On April 18, as people grasped the severity of the explosion of the West Fertilizer Plant Co. the night before, there was an outpouring of desire to help those affected.
“Everybody wanted to do everything,” said Mary Basiliere, station manager of the Fort Hood Red Cross. She said she briefed her staff on handling public response to disaster and then it began — phones were ringing, Facebook and email messages were pouring in and people visited the on-post office in the Reynolds House ready to make the hour or so drive to West.
At that time, the Fort Hood Red Cross was offering help to the Heart of Texas Red Cross, which supports the area of Central Texas surrounding Fort Hood, but for these situations the nonprofit only sends in trained volunteers once requested.
“A lot of people who came in got frustrated, but the last thing you want to do is send untrained people into a disaster area,” Basiliere said.
Of those who came in, each one did sign up to be a Red Cross volunteer, she said. The office also accepted monetary donations specifically to meet the needs of West residents.
“The outpouring of support from the Fort Hood community was fantastic,” Basiliere said. “If you are thinking about (volunteering), act now. Don’t wait until a disaster hits.”
Disaster volunteers go through a series of workshops before they are eligible to join a response team. Then volunteers can specialize their skills.
Fort Hood sent a team of disaster volunteers to help with client case work — sitting down with families to determine their immediate needs, meeting those needs and then directing them to other agencies that could help with ongoing recovery. There were 32 agencies represented in West, Basiliere said.

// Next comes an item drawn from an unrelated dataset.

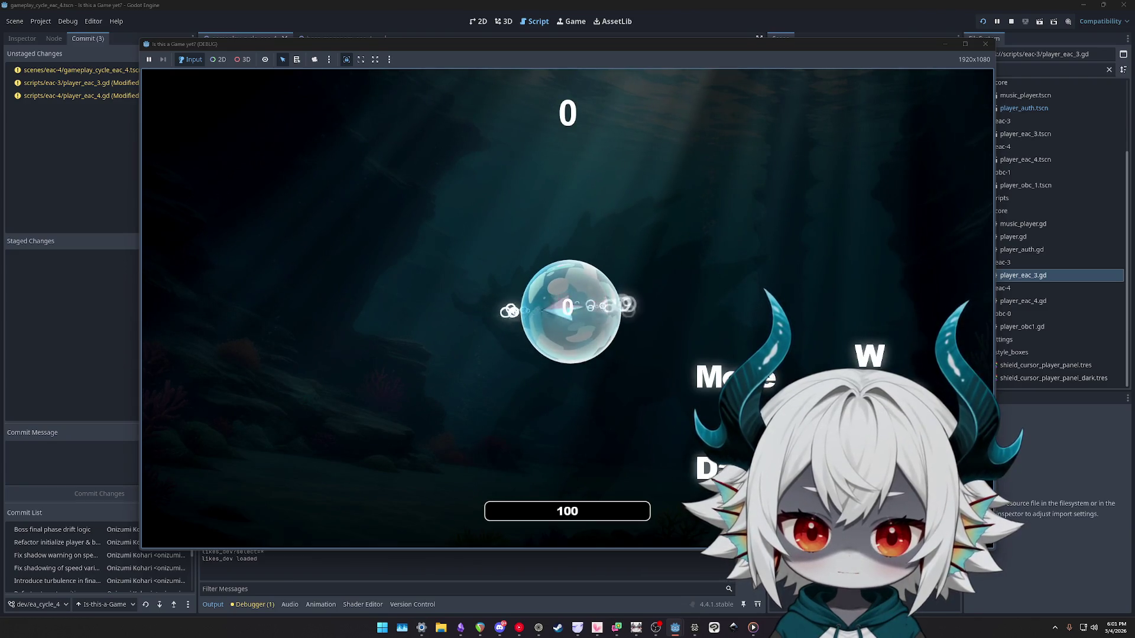
click(985, 43)
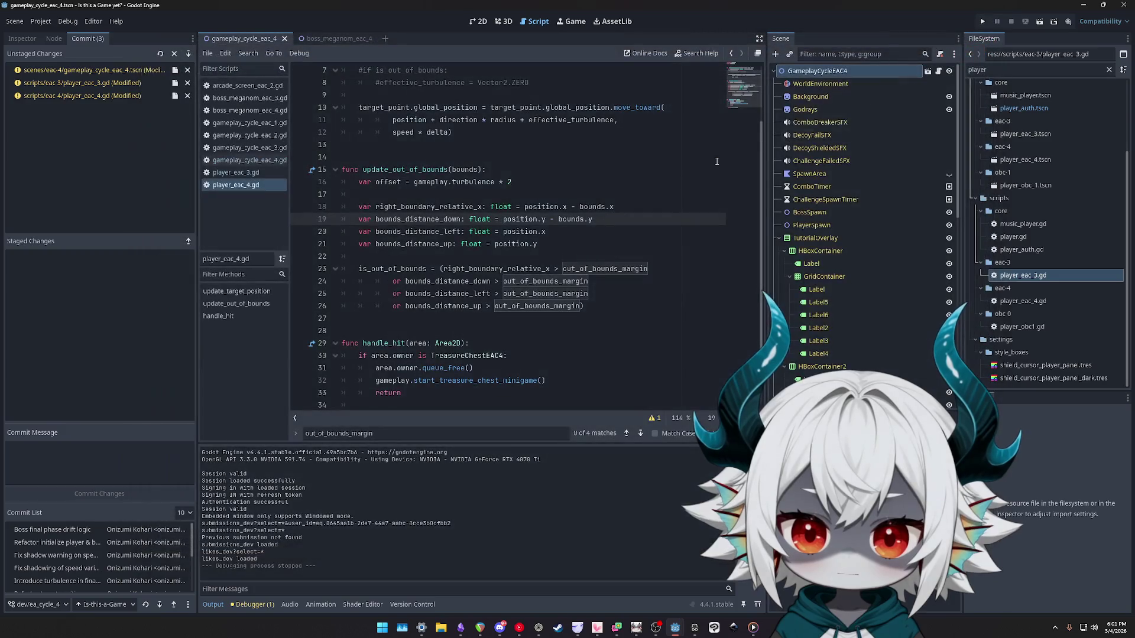
Inspect right_boundary_relative_x and position.x on line 18, then switch to the 2D view.
double_click(540, 206)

“So many people just didn’t have access to their homes yet,” said Kelley Reszetylo, disaster chair for the Fort Hood Red Cross, who responded as part of Fort Hood’s team. She is now helping build up Fort Hood’s team of trained volunteers to be ready for whatever lies ahead.
Fort Hood volunteers also served breakfast Thursday to the first responders who participated in the memorial service for the 15 people who died in the explosion.
For volunteer Hollyanne Milley, it was her first time responding to a large disaster.
“The people of West — I’d never been there before — and I was struck by just how proud and kind and patient and resilient the people of the community were,” she said. “It’s just so humbling to hear the heroic stories of the people of West who are just helping one another. It was really awe-inspiring to see how this community pulled together. The Red Cross, we played a part in it, but it’s a very strong community.”
Starting May 7, the Fort Hood Red Cross will begin offering disaster training on Tuesday afternoons to prepare its team of volunteers for future events. On Thursday mornings, the on-post office is open to answer questions from prospective volunteers.
But it’s not just disaster volunteers who need to be ready for an emergency, Basiliere said. Families should also create an action and communication plan that includes pets.
“Teach your kids what to do when a disaster strikes,” she said. “We are always available to answer questions and help people develop a plan.”